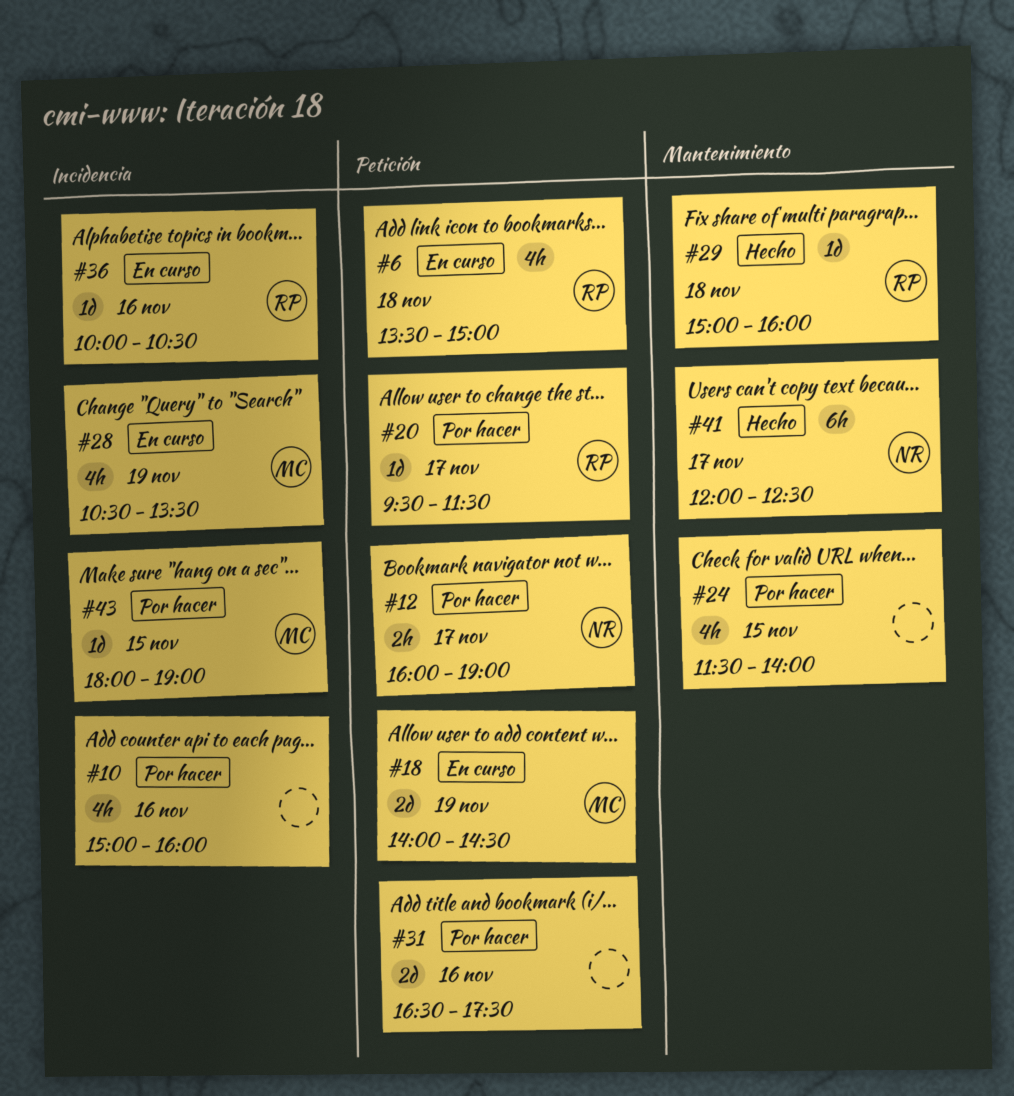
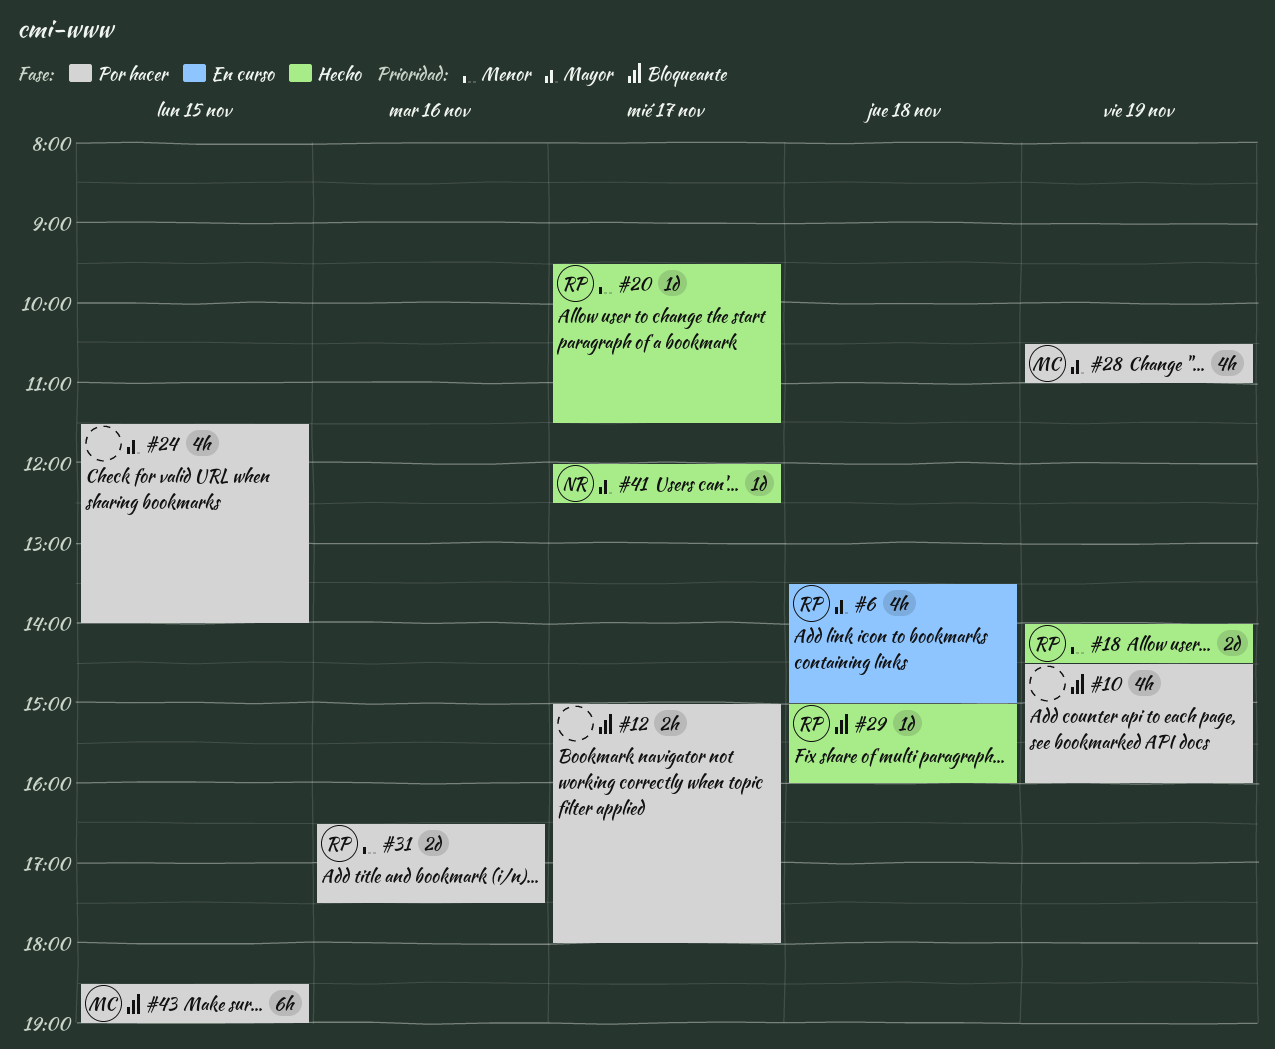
#10, day: Nov 16 -> Nov 19
#10, begins: 15:00 -> 14:30
#12, owner: NR -> none
#12, begins: 16:00 -> 15:00
#12, ends: 19:00 -> 18:00
#18, status: En curso -> Hecho
#18, owner: MC -> RP
#20, status: Por hacer -> Hecho
#28, status: En curso -> Por hacer
#28, ends: 13:30 -> 11:00
#31, owner: none -> RP
#36: present -> none
#41, estimate: 6h -> 1d
#43, estimate: 1d -> 6h
#43, begins: 18:00 -> 18:30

* [What you will do]
Whenever "none" occurs in a line of the entries, copy that line.

* [Response to this exercise]
#12, owner: NR -> none
#31, owner: none -> RP
#36: present -> none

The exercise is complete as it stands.